Future Anterior
- Discipline: Historic preservation, theory, and criticism
- Language: English
- Edited by: Jorge Otero-Pailos

Publication details
- History: 2004-present
- Publisher: University of Minnesota Press (United States)
- Frequency: Biannual

Standard abbreviations
- ISO 4: Future Anterior

Indexing
- ISSN: 1549-9715 (print) 1934-6026 (web)
- LCCN: 2004215062
- JSTOR: 15499715
- OCLC no.: 525286653

Links
- Journal homepage; Online archive at Project MUSE;

= Future Anterior =

Future Anterior is a biannual peer-reviewed academic journal published by the University of Minnesota Press.
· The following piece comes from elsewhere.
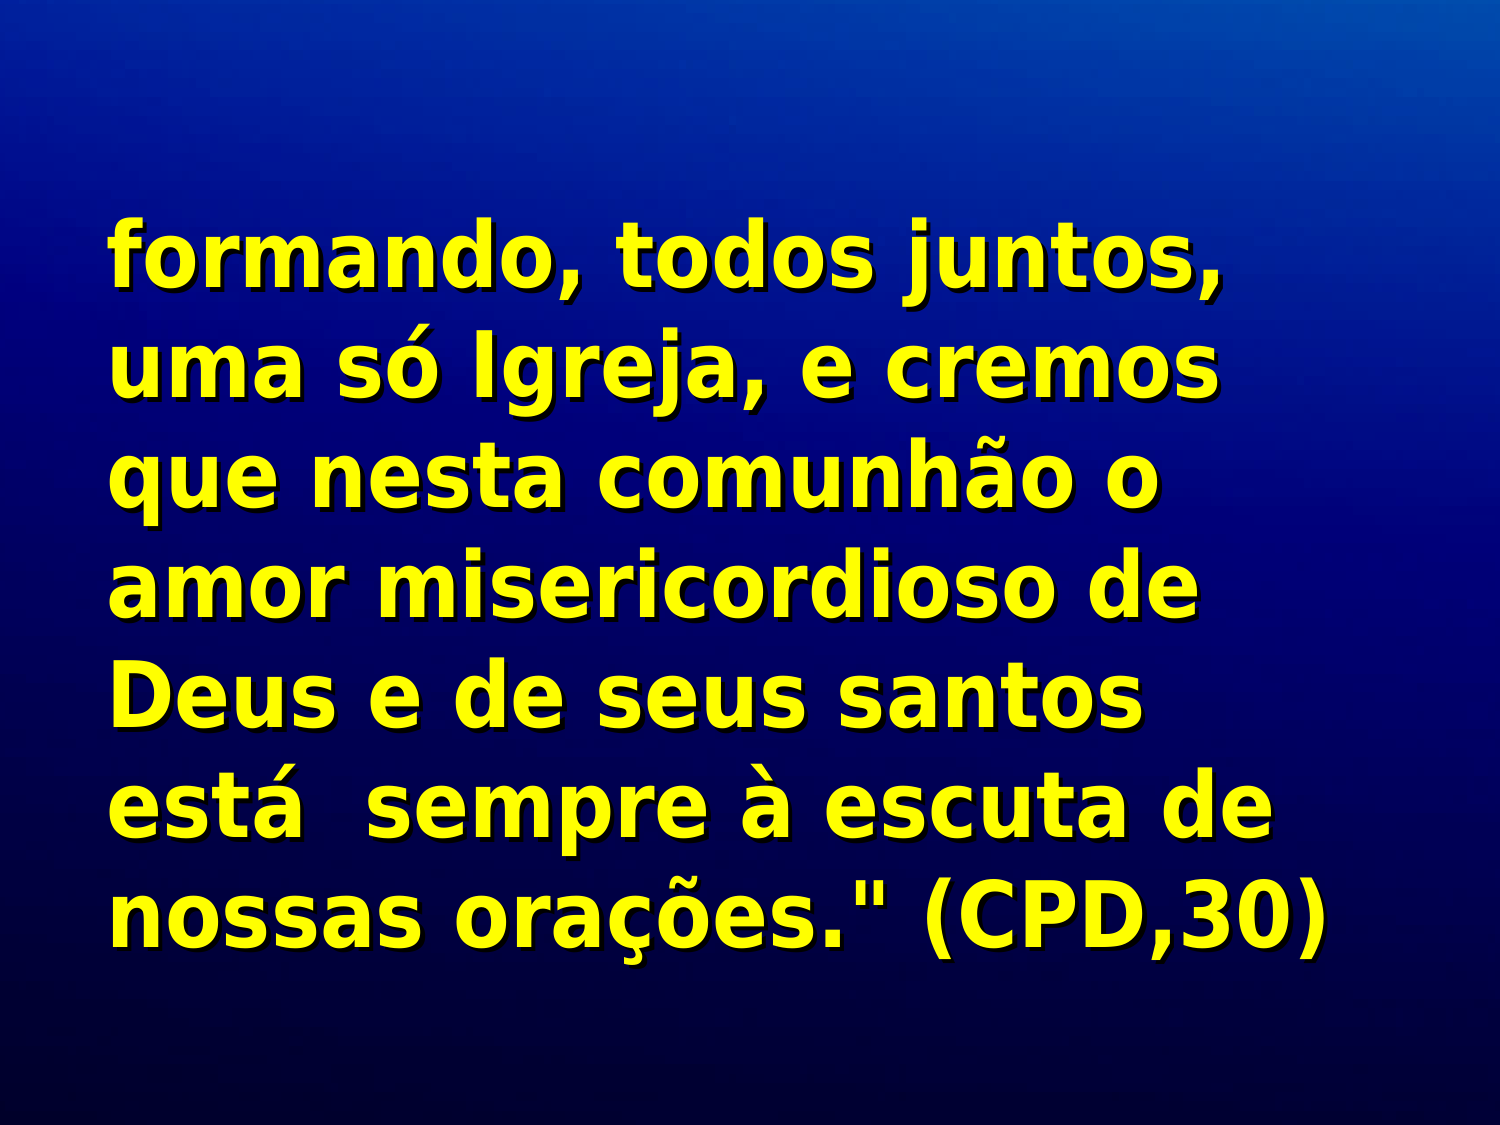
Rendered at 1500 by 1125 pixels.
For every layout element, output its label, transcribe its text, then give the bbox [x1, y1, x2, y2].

The editor-in-chief is Jorge Otero-Pailos (Columbia Graduate School of Architecture, Planning and Preservation).

==History==
The journal was established in 2004 by Jorge Otero-Pailos and is dedicated to the "critical examination of historic preservation." The journal's title is a reference to the grammatical tense, futur antérieur, and is an allusion to the field of historic preservation as "concerned both with what has not yet happened (future) and what has already happened (anterior)."

==Scope==
In addition to its primary focus on historic preservation history, theory, and criticism, it also includes essays on various topics including "art, philosophy, law, geography, archeology, planning, materials science, cultural anthropology, and conservation." Each issue contains articles, an exhibition review, a feature piece, a book review, and an artist intervention.

==Impact==
At its establishment, Otero-Pailos said that the journal "signals the maturation of the field of preservation and a shift…towards an active involvement in the understanding and creative transformation of human environments." Future Anterior also provides a forum for discussion of the field of preservation and architecture and influenced the 2006-2007 student architect competition, Preservation as Provocation: Re-designing Saarinen's Cranbrook Academy of Art in Michigan, that "called on students to address a complex set of criteria that roughly broke down as engagement, program, time, and technology, prompted by the theory of historic provocation suggested by Otero-Pailos's writings in the journal that he edits, Future Anterior."

The journal is abstracted and indexed in the Arts & Humanities Citation Index, Current Contents/Arts & Humanities, and Scopus.